*** Records for the exercise Section Begins ***

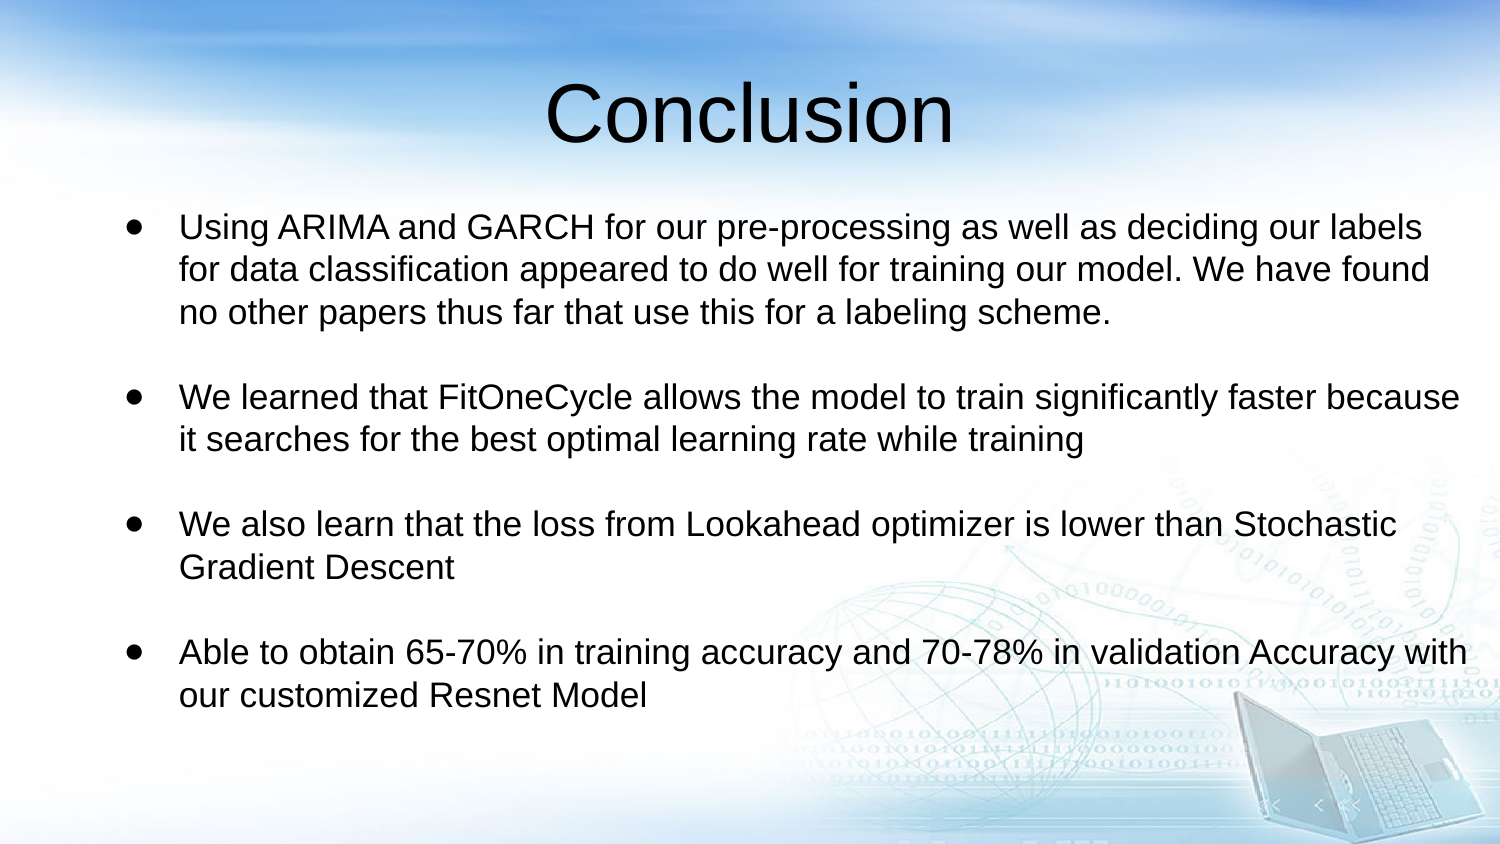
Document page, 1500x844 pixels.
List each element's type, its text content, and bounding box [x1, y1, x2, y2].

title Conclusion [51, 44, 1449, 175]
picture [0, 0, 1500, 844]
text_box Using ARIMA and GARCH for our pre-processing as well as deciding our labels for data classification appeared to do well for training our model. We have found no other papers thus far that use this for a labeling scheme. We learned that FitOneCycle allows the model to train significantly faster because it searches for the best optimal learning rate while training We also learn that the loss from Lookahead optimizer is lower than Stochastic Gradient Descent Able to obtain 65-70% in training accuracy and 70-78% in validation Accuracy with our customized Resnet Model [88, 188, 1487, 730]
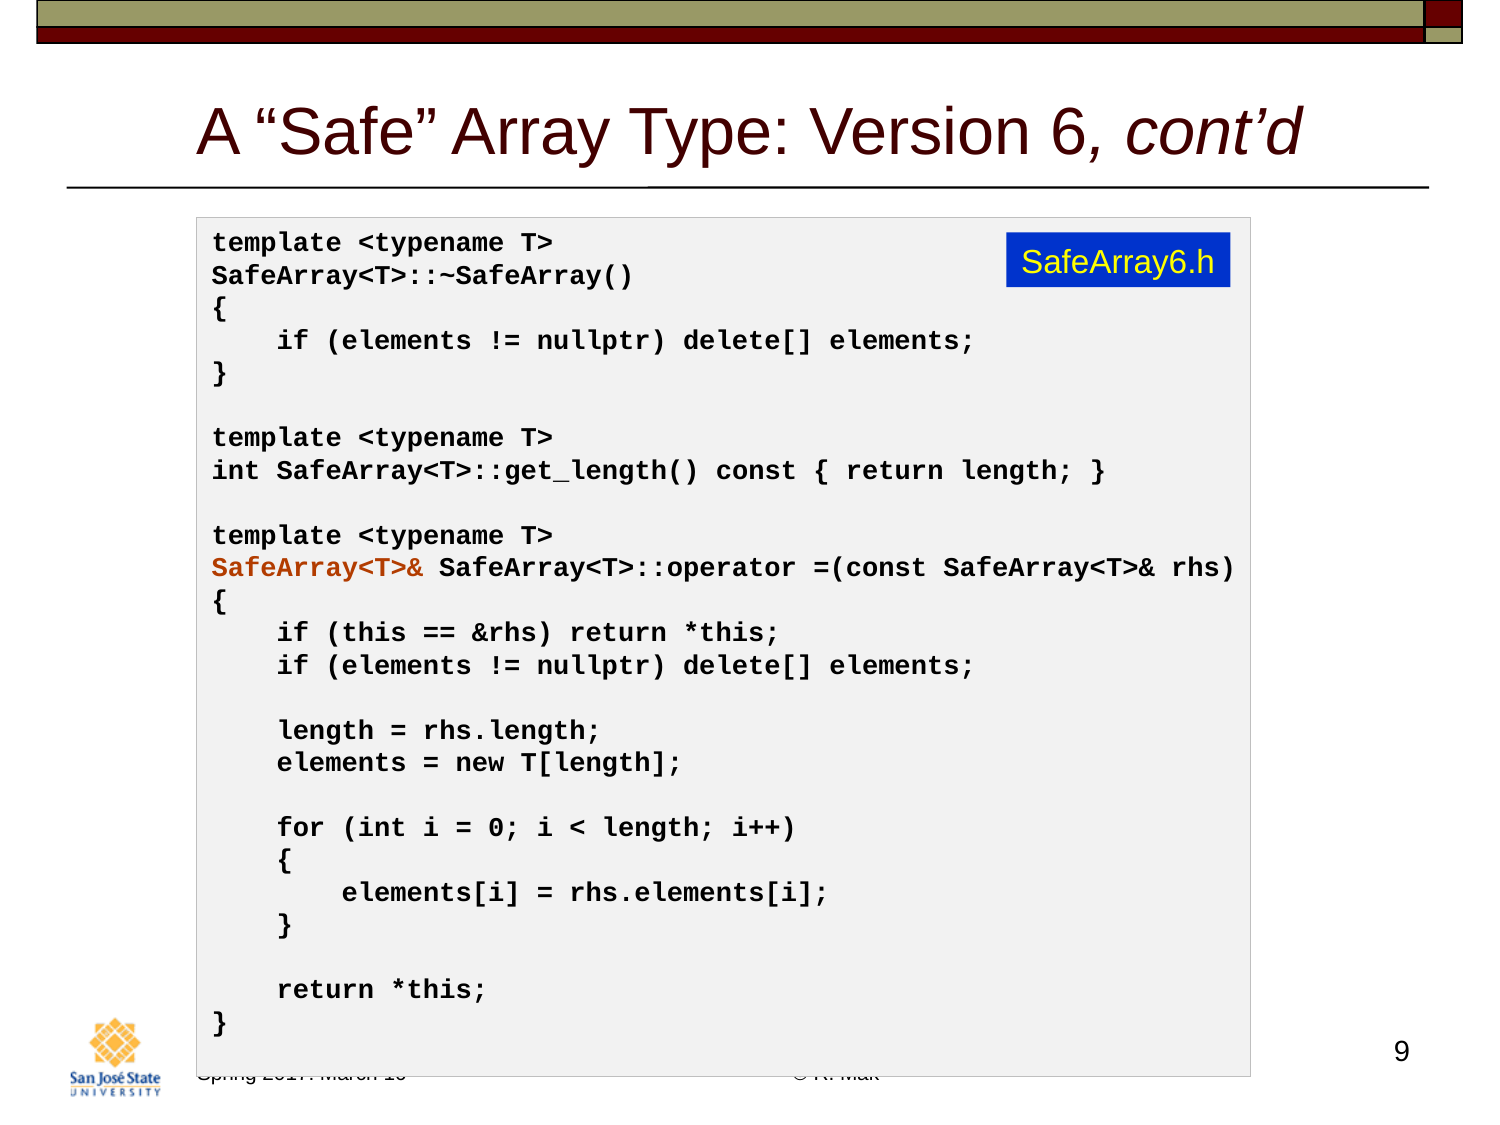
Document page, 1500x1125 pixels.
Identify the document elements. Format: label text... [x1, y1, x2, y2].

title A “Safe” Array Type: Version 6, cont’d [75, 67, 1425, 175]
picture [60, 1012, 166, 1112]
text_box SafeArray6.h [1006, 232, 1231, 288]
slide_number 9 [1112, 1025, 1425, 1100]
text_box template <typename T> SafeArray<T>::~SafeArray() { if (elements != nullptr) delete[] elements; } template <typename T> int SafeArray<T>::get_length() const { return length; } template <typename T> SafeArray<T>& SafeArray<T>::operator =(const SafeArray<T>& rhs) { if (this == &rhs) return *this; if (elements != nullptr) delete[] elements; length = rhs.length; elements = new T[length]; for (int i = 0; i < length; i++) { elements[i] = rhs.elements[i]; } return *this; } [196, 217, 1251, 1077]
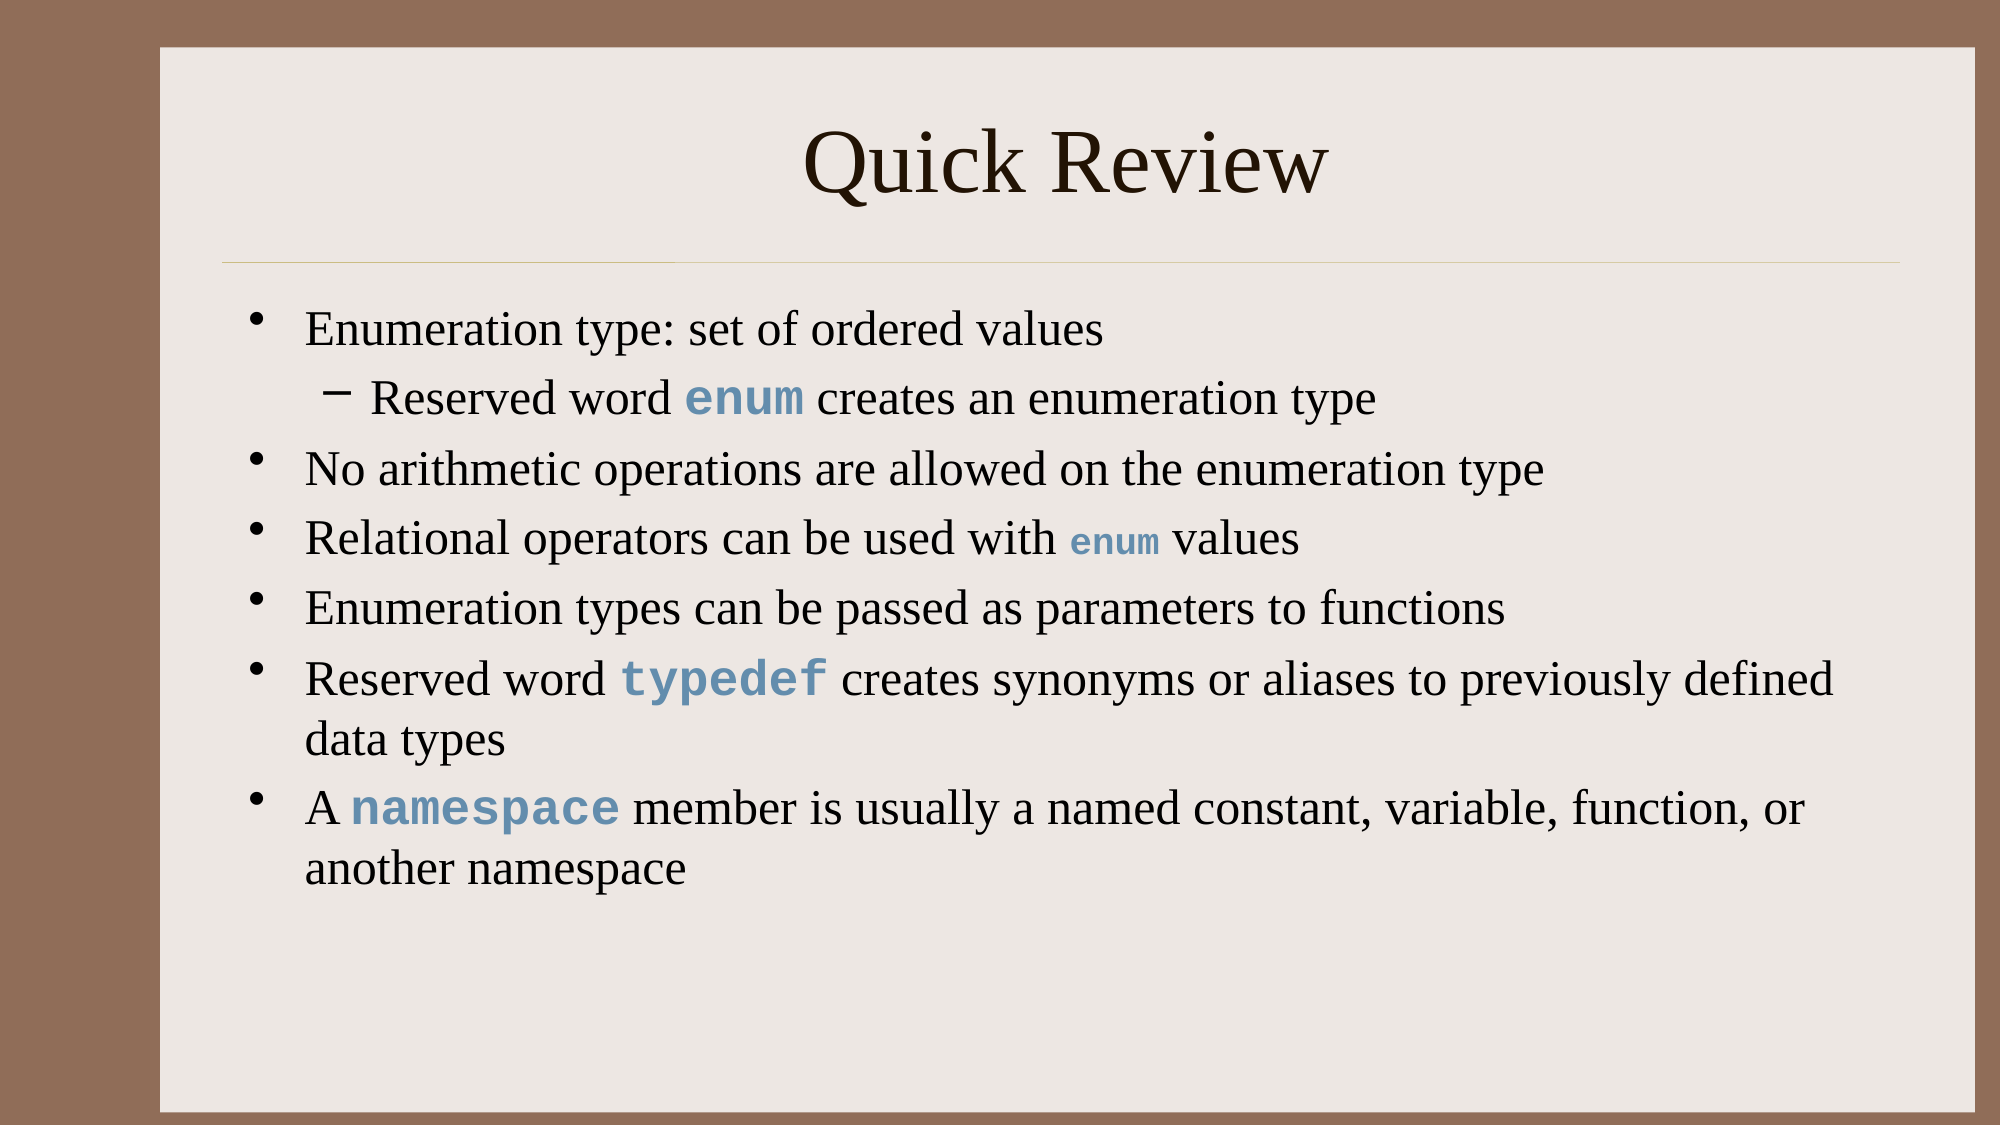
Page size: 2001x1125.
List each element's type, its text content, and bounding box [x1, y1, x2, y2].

*** Records for the exercise Section Ends ***

### [What the task asks]
Could you print the lines of the records above from the one containing "Page size: 2001x1125." through the last, exactly and with no additions?

### [Task answer]
Page size: 2001x1125.
List each element's type, its text content, and bounding box [x1, y1, x2, y2].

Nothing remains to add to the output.